LISTED RECORDS =
-----

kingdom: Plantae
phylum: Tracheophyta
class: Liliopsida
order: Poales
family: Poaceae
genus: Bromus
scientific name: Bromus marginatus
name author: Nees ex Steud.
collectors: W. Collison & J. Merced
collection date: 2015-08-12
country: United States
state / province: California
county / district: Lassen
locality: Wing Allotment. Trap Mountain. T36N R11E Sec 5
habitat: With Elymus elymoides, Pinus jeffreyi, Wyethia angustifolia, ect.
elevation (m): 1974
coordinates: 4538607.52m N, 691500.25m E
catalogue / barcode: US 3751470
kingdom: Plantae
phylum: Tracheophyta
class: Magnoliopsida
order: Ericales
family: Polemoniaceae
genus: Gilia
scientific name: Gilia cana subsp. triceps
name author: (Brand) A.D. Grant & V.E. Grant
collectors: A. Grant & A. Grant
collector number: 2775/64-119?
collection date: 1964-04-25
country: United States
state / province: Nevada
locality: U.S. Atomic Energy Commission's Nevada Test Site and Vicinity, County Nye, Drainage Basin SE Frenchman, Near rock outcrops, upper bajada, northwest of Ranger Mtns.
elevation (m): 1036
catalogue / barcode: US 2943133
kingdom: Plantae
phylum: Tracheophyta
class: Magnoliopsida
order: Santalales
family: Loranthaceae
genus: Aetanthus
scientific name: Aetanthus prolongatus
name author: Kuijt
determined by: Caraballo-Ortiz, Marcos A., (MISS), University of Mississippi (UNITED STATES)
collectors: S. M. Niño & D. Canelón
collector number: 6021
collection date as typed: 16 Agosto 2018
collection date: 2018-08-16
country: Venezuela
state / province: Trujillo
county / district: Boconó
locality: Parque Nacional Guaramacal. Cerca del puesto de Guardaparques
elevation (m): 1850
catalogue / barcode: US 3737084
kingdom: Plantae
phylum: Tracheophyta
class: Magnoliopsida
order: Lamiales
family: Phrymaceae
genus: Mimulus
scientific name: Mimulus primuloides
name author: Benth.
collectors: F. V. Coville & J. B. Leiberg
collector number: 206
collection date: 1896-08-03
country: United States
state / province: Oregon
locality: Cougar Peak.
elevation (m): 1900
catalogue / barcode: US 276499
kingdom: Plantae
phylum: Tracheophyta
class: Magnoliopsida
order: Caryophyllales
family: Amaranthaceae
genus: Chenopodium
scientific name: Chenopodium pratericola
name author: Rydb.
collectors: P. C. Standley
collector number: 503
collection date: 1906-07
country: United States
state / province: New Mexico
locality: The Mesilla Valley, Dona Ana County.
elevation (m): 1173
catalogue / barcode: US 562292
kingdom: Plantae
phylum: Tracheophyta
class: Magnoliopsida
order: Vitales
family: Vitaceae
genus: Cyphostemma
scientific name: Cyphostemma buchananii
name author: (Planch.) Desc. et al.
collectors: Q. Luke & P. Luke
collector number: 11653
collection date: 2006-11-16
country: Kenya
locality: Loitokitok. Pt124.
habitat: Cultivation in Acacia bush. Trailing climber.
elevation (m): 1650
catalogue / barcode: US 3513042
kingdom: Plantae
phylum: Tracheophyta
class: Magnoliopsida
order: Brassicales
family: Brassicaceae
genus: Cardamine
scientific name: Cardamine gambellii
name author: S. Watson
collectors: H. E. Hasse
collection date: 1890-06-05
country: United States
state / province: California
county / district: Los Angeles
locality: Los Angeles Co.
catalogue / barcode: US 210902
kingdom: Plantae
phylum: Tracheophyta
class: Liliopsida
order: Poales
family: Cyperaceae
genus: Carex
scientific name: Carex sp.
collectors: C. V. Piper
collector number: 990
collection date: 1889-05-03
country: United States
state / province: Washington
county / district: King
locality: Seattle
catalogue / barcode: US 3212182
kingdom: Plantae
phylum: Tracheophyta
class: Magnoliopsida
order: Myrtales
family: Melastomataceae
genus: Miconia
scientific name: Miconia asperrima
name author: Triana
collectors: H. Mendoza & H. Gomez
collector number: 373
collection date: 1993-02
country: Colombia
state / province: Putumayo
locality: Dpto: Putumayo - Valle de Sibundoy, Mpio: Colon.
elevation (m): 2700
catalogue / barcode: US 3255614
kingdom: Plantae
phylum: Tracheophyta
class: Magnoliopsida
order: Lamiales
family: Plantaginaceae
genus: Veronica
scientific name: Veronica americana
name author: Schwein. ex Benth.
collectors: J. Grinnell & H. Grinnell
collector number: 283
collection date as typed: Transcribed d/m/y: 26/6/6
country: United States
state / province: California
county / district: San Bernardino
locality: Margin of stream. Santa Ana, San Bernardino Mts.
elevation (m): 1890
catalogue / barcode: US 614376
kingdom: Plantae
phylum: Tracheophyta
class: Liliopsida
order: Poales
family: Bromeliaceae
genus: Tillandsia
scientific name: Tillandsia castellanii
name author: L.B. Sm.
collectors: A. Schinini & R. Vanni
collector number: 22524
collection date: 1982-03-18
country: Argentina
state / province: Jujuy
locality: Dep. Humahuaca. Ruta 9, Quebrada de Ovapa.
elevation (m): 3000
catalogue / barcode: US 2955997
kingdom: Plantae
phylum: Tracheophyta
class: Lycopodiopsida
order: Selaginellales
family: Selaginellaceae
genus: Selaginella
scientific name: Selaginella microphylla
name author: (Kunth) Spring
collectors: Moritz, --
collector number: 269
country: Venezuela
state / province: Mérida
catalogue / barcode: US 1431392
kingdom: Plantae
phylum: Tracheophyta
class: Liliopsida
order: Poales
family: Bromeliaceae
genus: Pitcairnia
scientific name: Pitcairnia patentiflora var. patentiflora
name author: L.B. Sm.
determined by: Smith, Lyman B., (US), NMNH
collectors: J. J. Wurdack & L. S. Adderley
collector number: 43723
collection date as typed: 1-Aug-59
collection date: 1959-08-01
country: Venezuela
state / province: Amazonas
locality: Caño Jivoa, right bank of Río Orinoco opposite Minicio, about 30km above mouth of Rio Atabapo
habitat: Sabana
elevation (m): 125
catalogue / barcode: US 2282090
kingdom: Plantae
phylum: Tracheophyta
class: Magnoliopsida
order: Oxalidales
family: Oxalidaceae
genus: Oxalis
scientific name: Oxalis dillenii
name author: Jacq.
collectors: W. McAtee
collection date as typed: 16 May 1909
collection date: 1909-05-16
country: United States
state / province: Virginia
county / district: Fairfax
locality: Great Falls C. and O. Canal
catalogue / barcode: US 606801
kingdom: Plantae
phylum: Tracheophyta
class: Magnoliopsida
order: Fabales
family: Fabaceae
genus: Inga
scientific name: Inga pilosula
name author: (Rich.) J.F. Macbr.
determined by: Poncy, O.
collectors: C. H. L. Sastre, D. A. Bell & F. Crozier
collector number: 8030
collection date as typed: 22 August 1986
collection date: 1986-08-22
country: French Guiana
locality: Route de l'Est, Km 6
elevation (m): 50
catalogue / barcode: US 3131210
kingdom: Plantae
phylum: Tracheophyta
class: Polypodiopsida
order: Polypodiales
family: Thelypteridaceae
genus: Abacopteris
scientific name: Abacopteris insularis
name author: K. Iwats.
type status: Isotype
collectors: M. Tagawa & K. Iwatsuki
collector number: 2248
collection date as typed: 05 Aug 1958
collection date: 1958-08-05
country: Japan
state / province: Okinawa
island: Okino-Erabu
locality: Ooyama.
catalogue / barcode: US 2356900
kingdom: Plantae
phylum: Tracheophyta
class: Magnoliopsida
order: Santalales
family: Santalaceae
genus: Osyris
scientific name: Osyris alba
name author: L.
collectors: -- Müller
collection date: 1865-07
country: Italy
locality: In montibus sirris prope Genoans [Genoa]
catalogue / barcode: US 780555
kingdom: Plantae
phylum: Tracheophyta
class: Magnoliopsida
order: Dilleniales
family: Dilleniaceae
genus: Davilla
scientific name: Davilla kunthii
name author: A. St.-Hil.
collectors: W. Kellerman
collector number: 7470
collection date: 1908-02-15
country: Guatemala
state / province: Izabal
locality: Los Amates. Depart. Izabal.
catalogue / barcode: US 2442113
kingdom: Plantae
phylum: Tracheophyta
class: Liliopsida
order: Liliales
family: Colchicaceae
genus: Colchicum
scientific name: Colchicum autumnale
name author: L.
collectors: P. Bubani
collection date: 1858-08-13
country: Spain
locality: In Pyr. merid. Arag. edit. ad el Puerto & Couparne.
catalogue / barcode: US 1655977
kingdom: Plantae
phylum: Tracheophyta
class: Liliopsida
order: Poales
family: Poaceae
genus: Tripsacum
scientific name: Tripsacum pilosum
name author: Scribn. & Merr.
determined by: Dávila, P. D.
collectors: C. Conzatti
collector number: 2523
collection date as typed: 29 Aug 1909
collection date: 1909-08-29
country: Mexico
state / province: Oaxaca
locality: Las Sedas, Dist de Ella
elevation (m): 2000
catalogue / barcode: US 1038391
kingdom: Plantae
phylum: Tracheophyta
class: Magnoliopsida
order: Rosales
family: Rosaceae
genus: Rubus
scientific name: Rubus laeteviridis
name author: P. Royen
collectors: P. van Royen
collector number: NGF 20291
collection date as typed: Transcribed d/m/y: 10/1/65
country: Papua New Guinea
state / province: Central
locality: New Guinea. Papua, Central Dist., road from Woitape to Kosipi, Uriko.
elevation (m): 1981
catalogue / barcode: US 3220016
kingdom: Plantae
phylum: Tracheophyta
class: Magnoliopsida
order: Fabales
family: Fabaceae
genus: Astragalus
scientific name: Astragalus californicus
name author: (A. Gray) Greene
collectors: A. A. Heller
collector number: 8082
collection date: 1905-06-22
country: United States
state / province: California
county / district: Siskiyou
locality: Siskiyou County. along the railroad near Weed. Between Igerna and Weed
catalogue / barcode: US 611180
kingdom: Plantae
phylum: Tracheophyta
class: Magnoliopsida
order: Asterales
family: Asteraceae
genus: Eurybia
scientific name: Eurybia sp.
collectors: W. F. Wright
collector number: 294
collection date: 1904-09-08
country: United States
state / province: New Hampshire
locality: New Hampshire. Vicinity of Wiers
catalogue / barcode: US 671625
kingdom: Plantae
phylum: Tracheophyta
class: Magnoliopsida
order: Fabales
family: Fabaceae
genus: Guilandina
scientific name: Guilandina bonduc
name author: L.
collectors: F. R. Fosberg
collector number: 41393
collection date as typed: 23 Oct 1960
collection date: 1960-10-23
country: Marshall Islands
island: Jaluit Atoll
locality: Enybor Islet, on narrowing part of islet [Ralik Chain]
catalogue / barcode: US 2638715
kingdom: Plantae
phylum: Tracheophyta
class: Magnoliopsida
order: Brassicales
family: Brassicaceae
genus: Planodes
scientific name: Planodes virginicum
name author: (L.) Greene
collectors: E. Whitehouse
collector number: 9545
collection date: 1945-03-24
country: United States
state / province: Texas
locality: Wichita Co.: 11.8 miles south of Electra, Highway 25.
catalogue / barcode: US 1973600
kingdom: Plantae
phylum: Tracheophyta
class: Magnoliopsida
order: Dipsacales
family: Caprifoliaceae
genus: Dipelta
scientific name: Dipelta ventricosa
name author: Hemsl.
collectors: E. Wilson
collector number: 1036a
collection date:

-----

WHAT THE EXERCISE ASKS = Could you reproduce the rows from the line containing "scientific name: Osyris alba" through the line containing "genus: Colchicum", swapping "catalogue" for "catalog" and leaving everything else unchanged?

REPLY =
scientific name: Osyris alba
name author: L.
collectors: -- Müller
collection date: 1865-07
country: Italy
locality: In montibus sirris prope Genoans [Genoa]
catalog / barcode: US 780555
kingdom: Plantae
phylum: Tracheophyta
class: Magnoliopsida
order: Dilleniales
family: Dilleniaceae
genus: Davilla
scientific name: Davilla kunthii
name author: A. St.-Hil.
collectors: W. Kellerman
collector number: 7470
collection date: 1908-02-15
country: Guatemala
state / province: Izabal
locality: Los Amates. Depart. Izabal.
catalog / barcode: US 2442113
kingdom: Plantae
phylum: Tracheophyta
class: Liliopsida
order: Liliales
family: Colchicaceae
genus: Colchicum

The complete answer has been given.